Your task: Copy out, exactly as written, only the line containing "Communications Management" and the lines after it through the end of the records.

Source information:

------------

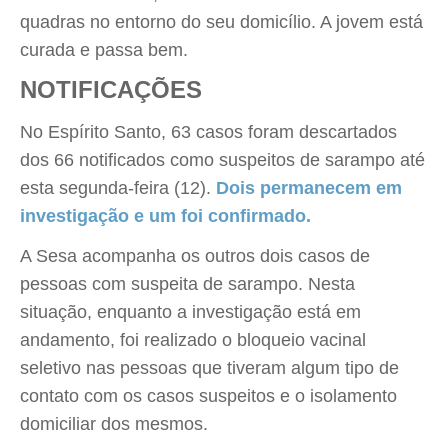
quadras no entorno do seu domicílio. A jovem está
curada e passa bem.
NOTIFICAÇÕES
No Espírito Santo, 63 casos foram descartados
dos 66 notificados como suspeitos de sarampo até
esta segunda-feira (12).
Dois permanecem em
investigação e um foi confirmado
.
A Sesa acompanha os outros dois casos de
pessoas com suspeita de sarampo. Nesta
situação, enquanto a investigação está em
andamento, foi realizado o bloqueio vacinal
seletivo nas pessoas que tiveram algum tipo de
contato com os casos suspeitos e o isolamento
domiciliar dos mesmos.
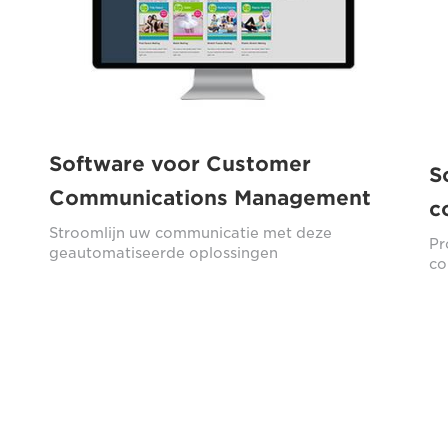
Software voor Customer
S
Communications Management
c
Stroomlijn uw communicatie met deze
Pr
geautomatiseerde oplossingen
co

------------

Task output:
Communications Management
c
Stroomlijn uw communicatie met deze
Pr
geautomatiseerde oplossingen
co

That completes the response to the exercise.